▸ **Trecho citado**
Uma fileira composta por, pelo menos, 26 caminhões, sete tratores e dois arados estavam no pátio da Universidade Federal do Semi-Árido (Ufersa), em Mossoró, até a última quinta-feira 8. Os veículos foram comprados pela Companhia de Desenvolvimento dos Vales do São Francisco e do Parnaíba (Codevasf), estatal ligada ao Ministério do Desenvolvimento Regional (MDR), pasta que foi comandada pelo candidato ao Senado Federal Rogério Marinho (PL), para possivelmente serem entregues a aliados políticos.
Reportagem publicada nesta segunda-feira 12, pelo jornal Folha de S. Paulo, revela que graças a uma operação casada da gestão Jair Bolsonaro (PL), candidato à reeleição, para executar manobras na lei e em doações oficiais, esses produtos poderão ser distribuídos em pleno período eleitoral, driblando a legislação que impedia a prática do toma-lá-dá-cá com fins políticos.

Conforme a Folha, “o malabarismo buscou tirar, pelo menos no papel, a gratuidade das distribuições de bens pelo governo”. “Ao deixarem de ser de graça, supostamente passaram a estar em conformidade com a lei.Para esse fim, a documentação das doações passou a estabelecer que associações ou entidades beneficiadas devem pagar ou fazer algo em troca, como entregar polpa de frutas a instituições sociais ou 5 Kg de carne a uma escola. A Codevasf nega que a medida configure uma tentativa de burlar a lei. Há casos em que é exigido o pagamento de 1% do valor do veículo, máquina ou equipamento”, diz.
De acordo com a Folha, enquanto as manobras são formalizadas em âmbito nacional, os veículos da Codevasf estão há meses no campus da Ufersa, aguardando para envio a cidades do Rio Grande do Norte.
No fim de agosto, havia 31 caminhões, sete tratores e dois arados no terreno do campus cedido à Codevasf. Segundo indicam folhas de papel coladas nos veículos, foram entregues há cerca de três meses. Na quinta-feira 8, eram 26 caminhões. A regional do Rio Grande do Norte da Codevasf foi criada na gestão atual, em reduto de Rogério Marinho.
A reportagem lembra que o candidato ao Senado Carlos Eduardo Alves (PDT) pediu à Justiça Eleitoral uma investigação sobre um suposto abuso de poder político do ex-ministro ligado às doações da Codevasf.
“O demandado [Rogério Marinho] fez uso de toda a estrutura do governo federal, em especial do Ministério do Desenvolvimento Regional e da Codevasf para em concedendo favores, os cobrar no período eleitoral”, segundo a petição.
Em rede social, o prefeito de Mossoró, Alysson Bezerra (SDD), aliado de Marinho, comemora a chegada de veículos. “Agradecemos ao ministro Rogério Marinho pela atuação junto ao Ministério do Desenvolvimento Regional e Codevasf para o atendimento das nossas solicitações junto à pasta”, escreveu.

[Trechos do conjunto de dados]
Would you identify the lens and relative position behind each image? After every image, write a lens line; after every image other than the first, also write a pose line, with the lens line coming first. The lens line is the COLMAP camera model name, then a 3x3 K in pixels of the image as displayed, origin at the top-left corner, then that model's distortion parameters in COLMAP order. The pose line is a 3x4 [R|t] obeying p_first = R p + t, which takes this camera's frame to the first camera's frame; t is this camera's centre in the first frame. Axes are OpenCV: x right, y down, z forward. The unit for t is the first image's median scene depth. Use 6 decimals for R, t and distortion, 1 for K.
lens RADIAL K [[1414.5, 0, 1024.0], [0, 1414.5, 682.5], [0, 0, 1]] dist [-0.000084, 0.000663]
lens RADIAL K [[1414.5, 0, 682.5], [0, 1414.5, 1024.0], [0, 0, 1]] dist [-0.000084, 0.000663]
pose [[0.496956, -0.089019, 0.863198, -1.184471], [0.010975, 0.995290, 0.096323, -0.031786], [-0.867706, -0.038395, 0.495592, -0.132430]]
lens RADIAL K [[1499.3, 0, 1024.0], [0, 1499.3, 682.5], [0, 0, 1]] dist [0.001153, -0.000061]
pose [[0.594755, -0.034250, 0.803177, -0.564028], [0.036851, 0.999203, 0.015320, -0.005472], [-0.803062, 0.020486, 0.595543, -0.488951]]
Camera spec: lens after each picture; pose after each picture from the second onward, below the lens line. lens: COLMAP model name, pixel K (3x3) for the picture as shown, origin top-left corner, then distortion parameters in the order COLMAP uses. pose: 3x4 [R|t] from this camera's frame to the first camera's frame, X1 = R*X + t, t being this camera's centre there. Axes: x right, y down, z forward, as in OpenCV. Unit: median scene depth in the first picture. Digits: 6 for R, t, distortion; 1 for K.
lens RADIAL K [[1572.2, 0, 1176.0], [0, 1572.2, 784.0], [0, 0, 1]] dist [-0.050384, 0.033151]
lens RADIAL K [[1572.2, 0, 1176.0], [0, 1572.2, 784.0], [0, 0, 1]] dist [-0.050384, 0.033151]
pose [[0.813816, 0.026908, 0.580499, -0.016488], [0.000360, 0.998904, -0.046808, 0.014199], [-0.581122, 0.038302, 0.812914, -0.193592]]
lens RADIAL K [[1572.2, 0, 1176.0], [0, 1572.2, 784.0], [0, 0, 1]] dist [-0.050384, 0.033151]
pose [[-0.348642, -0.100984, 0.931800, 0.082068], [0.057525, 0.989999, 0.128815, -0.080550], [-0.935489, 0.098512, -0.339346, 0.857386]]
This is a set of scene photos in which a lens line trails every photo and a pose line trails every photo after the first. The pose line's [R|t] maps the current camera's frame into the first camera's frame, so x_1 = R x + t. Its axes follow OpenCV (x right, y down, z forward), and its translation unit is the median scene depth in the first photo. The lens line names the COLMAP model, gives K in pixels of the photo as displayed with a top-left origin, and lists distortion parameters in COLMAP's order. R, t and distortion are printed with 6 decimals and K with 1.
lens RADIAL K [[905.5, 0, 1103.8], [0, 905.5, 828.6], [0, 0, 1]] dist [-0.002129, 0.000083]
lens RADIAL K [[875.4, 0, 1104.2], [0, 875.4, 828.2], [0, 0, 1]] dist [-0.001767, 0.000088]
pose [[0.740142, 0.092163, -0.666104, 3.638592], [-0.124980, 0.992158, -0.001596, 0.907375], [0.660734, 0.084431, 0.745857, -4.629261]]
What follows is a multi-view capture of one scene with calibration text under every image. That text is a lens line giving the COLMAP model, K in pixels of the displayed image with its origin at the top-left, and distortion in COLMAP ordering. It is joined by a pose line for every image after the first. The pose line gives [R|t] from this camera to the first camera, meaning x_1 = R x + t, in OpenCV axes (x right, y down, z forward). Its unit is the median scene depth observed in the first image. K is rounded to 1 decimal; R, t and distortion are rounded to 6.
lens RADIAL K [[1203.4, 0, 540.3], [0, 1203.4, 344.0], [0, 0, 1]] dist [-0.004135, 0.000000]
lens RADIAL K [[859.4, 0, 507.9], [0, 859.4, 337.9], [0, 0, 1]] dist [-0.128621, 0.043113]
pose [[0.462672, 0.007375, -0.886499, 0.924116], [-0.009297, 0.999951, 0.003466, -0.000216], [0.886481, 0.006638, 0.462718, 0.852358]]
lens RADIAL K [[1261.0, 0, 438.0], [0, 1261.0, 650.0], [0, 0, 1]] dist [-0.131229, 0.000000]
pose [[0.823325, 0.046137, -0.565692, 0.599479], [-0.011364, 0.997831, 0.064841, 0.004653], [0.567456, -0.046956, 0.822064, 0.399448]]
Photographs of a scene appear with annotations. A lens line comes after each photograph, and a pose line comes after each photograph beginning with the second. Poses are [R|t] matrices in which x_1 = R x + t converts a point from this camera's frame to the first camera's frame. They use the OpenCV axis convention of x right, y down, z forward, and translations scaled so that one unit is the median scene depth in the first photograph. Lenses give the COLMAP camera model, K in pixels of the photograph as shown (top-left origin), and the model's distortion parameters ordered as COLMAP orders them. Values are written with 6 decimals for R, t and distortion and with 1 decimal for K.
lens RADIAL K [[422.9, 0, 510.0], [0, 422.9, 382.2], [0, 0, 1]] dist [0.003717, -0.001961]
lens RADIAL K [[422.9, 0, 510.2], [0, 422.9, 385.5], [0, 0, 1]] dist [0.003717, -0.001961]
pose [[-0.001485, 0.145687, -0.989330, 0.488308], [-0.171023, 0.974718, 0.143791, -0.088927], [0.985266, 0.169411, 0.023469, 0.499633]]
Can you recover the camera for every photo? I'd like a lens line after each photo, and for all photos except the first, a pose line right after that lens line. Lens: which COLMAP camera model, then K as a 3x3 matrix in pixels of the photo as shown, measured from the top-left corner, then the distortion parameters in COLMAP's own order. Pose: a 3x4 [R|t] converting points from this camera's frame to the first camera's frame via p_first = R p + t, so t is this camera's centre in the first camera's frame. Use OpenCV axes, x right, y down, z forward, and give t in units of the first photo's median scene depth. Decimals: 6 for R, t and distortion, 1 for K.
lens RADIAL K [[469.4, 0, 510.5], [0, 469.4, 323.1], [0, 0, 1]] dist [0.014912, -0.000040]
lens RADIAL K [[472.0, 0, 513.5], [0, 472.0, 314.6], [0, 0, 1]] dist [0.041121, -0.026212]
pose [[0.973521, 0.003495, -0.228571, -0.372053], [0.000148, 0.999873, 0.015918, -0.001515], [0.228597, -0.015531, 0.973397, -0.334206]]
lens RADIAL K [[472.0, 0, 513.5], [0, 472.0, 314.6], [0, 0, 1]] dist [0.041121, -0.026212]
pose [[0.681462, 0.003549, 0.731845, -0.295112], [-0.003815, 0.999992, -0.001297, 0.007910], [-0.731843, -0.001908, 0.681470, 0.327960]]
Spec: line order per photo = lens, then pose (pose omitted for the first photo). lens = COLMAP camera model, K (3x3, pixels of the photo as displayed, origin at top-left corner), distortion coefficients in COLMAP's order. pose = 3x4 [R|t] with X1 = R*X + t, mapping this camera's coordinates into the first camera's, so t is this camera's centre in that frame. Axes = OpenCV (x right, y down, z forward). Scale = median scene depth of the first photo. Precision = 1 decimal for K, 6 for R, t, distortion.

▸ **Tarefa 1**
Reescreva de forma mais breve o parágrafo do trecho citado que começa com "No fim de agosto", mantendo seus fatos principais.
▸ **Tarefa 2**
Liste todas as pessoas mencionadas pelo nome no trecho citado.
▸ **Tarefa 3**
Transcreva a parte do trecho citado que começa nas palavras "Uma fileira composta" e termina depois de "a aliados políticos.".

▸ **Resposta escrita 1**
No fim de agosto, o terreno do campus cedido à Codevasf tinha 31 caminhões, sete tratores e dois arados. Segundo papéis colados neles, esses veículos foram entregues cerca de três meses antes. Na quinta-feira 8, restavam 26 caminhões. A regional da Codevasf no Rio Grande do Norte foi criada na gestão atual, em reduto de Rogério Marinho.

▸ **Resposta escrita 2**
- Rogério Marinho
- Jair Bolsonaro
- Carlos Eduardo Alves
- Alysson Bezerra

▸ **Resposta escrita 3**
Uma fileira composta por, pelo menos, 26 caminhões, sete tratores e dois arados estavam no pátio da Universidade Federal do Semi-Árido (Ufersa), em Mossoró, até a última quinta-feira 8. Os veículos foram comprados pela Companhia de Desenvolvimento dos Vales do São Francisco e do Parnaíba (Codevasf), estatal ligada ao Ministério do Desenvolvimento Regional (MDR), pasta que foi comandada pelo candidato ao Senado Federal Rogério Marinho (PL), para possivelmente serem entregues a aliados políticos.